WORK TO BE COMPLETED: Please repeat exactly the lines below from the one containing "### step1: main_function.sh" down to the one containing "and coverage information", both included, and nothing else.

Stored data entries
▬▬▬▬▬▬
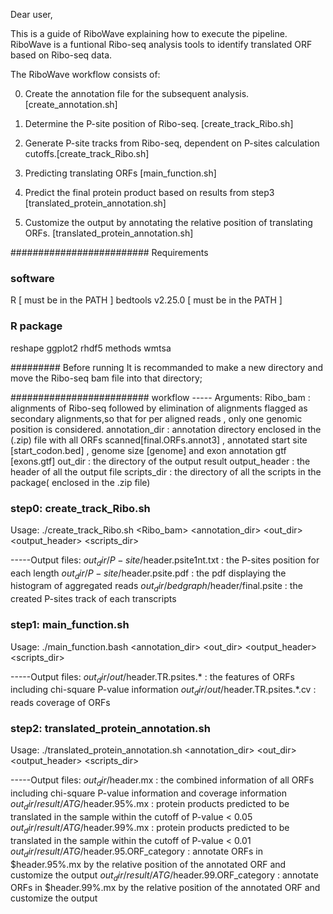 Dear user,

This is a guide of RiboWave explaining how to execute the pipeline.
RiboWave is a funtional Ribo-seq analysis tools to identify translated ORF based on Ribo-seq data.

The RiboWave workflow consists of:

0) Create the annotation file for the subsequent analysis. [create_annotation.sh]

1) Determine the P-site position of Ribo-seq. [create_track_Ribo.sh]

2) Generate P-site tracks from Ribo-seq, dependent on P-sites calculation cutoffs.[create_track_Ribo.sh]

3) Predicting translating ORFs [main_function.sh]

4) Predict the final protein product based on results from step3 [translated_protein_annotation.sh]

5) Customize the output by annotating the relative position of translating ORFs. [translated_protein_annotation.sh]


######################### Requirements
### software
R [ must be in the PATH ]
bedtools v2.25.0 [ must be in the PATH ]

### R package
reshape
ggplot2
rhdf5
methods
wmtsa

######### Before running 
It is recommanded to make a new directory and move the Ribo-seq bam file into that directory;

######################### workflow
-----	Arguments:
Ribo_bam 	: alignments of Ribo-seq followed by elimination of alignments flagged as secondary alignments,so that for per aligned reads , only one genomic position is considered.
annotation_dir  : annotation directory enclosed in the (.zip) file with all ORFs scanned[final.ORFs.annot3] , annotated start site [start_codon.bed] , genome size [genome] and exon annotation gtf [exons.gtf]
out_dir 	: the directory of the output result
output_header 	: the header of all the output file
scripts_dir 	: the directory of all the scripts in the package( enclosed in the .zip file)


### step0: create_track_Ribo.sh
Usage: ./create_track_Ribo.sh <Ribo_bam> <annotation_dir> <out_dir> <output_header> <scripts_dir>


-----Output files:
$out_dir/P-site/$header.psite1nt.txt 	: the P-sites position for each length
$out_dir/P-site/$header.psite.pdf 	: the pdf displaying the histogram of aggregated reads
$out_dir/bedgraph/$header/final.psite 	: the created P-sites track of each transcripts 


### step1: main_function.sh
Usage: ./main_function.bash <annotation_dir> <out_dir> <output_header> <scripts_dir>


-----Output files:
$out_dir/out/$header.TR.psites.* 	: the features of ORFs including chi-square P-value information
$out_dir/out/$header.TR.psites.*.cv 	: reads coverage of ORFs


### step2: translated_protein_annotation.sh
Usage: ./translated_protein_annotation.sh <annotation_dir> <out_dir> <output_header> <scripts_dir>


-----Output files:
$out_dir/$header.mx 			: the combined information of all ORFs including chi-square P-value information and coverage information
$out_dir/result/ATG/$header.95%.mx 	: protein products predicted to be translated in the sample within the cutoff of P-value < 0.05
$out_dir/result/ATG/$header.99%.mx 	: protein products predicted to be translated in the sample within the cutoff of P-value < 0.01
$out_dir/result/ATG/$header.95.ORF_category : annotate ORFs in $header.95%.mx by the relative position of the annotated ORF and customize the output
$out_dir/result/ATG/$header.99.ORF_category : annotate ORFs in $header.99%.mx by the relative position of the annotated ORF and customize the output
▬▬▬▬▬▬
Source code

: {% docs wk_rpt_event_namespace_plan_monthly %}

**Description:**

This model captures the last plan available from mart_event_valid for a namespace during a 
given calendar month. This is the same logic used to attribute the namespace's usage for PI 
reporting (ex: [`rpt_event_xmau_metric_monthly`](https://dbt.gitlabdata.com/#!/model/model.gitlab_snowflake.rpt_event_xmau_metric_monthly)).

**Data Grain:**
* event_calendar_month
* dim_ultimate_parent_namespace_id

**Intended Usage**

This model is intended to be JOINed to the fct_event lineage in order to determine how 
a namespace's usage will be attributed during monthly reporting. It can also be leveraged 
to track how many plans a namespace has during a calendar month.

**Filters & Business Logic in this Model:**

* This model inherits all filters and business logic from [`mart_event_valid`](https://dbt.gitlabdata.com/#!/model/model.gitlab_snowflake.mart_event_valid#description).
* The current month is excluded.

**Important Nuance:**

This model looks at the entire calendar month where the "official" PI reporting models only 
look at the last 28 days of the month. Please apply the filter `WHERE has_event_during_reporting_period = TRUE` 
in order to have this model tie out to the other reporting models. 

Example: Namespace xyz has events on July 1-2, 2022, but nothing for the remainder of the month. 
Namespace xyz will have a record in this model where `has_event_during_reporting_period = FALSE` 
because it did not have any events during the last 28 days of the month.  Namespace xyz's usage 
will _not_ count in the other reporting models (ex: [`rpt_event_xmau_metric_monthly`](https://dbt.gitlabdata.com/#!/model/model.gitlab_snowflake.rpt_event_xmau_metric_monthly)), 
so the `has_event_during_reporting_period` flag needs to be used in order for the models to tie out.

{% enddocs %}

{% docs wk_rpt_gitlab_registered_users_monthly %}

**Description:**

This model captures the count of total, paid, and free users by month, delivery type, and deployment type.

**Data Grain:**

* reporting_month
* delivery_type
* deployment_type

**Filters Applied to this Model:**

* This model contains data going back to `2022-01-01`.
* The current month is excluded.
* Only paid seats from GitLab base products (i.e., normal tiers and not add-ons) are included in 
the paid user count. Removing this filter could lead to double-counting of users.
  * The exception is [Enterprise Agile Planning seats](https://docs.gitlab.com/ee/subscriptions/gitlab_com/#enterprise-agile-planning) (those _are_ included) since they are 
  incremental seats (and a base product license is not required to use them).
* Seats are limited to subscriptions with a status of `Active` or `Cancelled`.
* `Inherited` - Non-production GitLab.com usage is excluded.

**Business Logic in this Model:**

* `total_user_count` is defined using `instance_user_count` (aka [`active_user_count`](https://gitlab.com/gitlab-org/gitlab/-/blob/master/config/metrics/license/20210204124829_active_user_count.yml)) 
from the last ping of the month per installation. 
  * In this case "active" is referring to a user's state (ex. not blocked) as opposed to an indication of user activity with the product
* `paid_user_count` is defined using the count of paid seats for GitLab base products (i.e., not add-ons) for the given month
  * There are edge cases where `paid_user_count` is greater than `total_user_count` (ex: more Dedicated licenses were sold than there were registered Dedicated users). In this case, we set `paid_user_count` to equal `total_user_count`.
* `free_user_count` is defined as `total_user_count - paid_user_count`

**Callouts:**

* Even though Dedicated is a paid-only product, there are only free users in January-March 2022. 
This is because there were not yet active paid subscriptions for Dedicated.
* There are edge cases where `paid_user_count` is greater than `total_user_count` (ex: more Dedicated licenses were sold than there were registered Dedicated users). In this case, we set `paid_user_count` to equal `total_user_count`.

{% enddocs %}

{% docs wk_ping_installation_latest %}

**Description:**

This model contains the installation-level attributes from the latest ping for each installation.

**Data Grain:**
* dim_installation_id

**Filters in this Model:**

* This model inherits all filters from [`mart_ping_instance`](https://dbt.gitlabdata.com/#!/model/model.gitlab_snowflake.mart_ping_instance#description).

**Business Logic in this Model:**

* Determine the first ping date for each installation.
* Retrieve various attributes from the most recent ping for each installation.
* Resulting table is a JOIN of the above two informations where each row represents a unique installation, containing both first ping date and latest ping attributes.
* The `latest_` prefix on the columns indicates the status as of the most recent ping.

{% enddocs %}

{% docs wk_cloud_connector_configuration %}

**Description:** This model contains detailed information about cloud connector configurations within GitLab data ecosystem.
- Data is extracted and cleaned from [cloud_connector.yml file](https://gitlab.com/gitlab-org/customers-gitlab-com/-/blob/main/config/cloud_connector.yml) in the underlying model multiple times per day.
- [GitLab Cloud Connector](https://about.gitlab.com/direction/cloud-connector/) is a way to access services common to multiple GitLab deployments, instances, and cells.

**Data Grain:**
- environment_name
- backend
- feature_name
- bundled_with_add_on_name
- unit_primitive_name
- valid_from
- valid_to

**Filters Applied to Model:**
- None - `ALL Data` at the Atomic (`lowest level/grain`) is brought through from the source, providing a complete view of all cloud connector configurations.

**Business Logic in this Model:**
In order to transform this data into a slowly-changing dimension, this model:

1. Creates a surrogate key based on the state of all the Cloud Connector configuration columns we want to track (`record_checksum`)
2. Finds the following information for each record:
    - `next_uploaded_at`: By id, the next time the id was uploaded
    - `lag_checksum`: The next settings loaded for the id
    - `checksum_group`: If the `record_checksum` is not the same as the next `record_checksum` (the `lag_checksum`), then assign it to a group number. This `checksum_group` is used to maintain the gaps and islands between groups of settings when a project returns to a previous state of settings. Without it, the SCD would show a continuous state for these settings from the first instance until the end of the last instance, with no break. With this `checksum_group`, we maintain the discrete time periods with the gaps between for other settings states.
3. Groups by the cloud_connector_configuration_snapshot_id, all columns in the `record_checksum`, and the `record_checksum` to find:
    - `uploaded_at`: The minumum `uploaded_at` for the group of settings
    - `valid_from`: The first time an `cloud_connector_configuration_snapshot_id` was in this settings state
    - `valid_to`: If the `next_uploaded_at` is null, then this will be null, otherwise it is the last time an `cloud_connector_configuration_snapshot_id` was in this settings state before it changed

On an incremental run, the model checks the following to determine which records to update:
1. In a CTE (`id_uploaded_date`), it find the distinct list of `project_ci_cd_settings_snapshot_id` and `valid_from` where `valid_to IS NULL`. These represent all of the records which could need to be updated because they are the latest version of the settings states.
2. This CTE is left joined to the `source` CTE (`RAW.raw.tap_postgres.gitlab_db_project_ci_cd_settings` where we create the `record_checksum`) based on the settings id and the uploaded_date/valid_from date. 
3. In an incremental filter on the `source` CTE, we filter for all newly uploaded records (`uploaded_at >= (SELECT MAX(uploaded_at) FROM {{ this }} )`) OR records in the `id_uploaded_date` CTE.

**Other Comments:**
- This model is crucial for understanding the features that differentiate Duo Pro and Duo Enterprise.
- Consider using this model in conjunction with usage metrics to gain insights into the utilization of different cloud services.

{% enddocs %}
▬▬▬▬▬▬
EXERCISE SOLUTION:
### step1: main_function.sh
Usage: ./main_function.bash <annotation_dir> <out_dir> <output_header> <scripts_dir>


-----Output files:
$out_dir/out/$header.TR.psites.* 	: the features of ORFs including chi-square P-value information
$out_dir/out/$header.TR.psites.*.cv 	: reads coverage of ORFs


### step2: translated_protein_annotation.sh
Usage: ./translated_protein_annotation.sh <annotation_dir> <out_dir> <output_header> <scripts_dir>


-----Output files:
$out_dir/$header.mx 			: the combined information of all ORFs including chi-square P-value information and coverage information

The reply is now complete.